-- RECORDS FOR THE TASK follows --

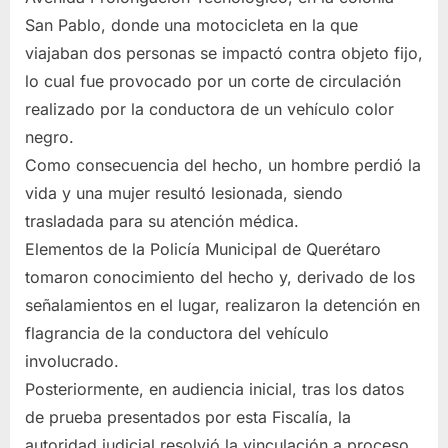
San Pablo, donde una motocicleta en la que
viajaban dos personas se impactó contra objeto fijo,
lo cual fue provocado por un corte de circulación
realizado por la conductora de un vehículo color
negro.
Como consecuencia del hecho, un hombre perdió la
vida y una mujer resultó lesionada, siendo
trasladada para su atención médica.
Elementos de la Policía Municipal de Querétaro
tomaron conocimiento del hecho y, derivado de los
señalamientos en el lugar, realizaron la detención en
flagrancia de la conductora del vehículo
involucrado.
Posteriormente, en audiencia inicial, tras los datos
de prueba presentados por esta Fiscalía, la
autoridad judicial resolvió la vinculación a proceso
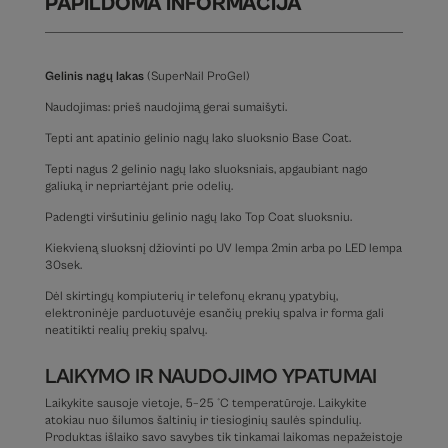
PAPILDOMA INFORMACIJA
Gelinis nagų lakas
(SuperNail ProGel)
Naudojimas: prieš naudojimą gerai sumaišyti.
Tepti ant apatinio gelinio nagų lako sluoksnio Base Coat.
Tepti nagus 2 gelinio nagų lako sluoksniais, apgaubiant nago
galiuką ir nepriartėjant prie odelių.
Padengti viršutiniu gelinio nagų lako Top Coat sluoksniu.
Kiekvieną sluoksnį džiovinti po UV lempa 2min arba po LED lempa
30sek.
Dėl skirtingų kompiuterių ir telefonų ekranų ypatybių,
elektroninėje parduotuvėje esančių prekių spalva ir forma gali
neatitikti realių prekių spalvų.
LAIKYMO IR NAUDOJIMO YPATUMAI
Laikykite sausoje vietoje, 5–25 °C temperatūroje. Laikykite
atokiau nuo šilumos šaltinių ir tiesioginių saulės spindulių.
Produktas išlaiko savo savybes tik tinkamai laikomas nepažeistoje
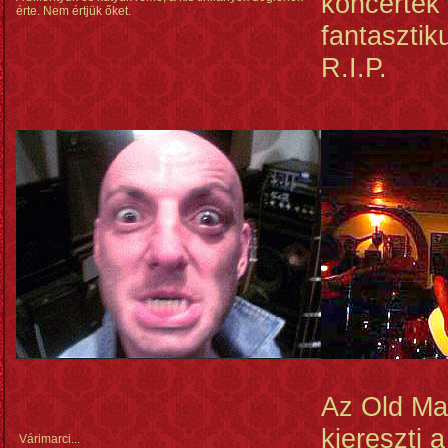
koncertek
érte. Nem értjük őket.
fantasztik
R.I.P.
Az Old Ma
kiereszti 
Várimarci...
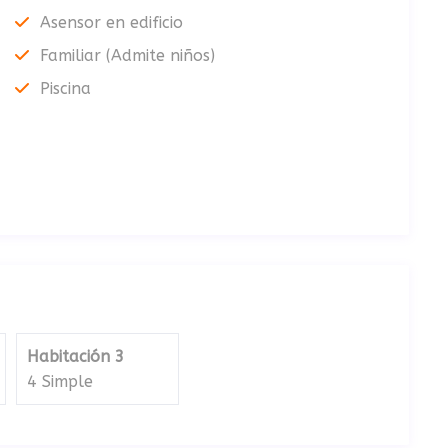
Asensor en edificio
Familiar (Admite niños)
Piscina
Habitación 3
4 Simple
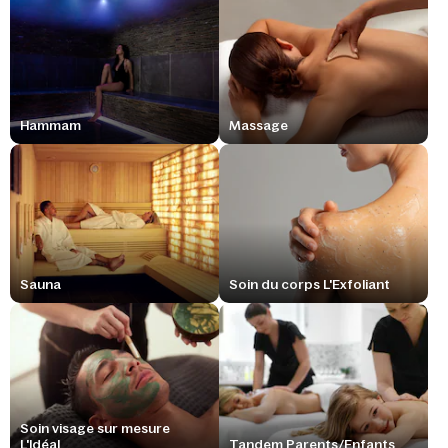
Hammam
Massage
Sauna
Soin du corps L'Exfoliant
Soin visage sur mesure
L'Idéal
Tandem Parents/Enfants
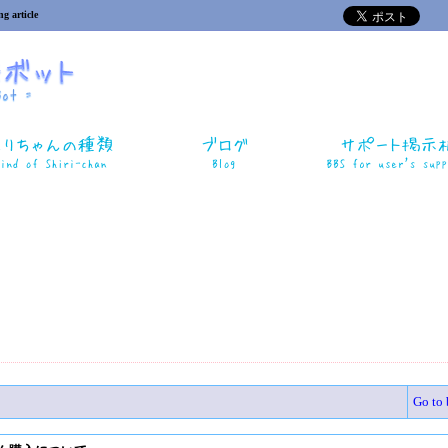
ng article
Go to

-- RECORDS FOR THE TASK concluded --

*WHAT THE EXERCISE ASKS*. Find all the lines containing "vehículo" in the material, then copy them.

*RESULT OF THIS TASK*.
realizado por la conductora de un vehículo color
flagrancia de la conductora del vehículo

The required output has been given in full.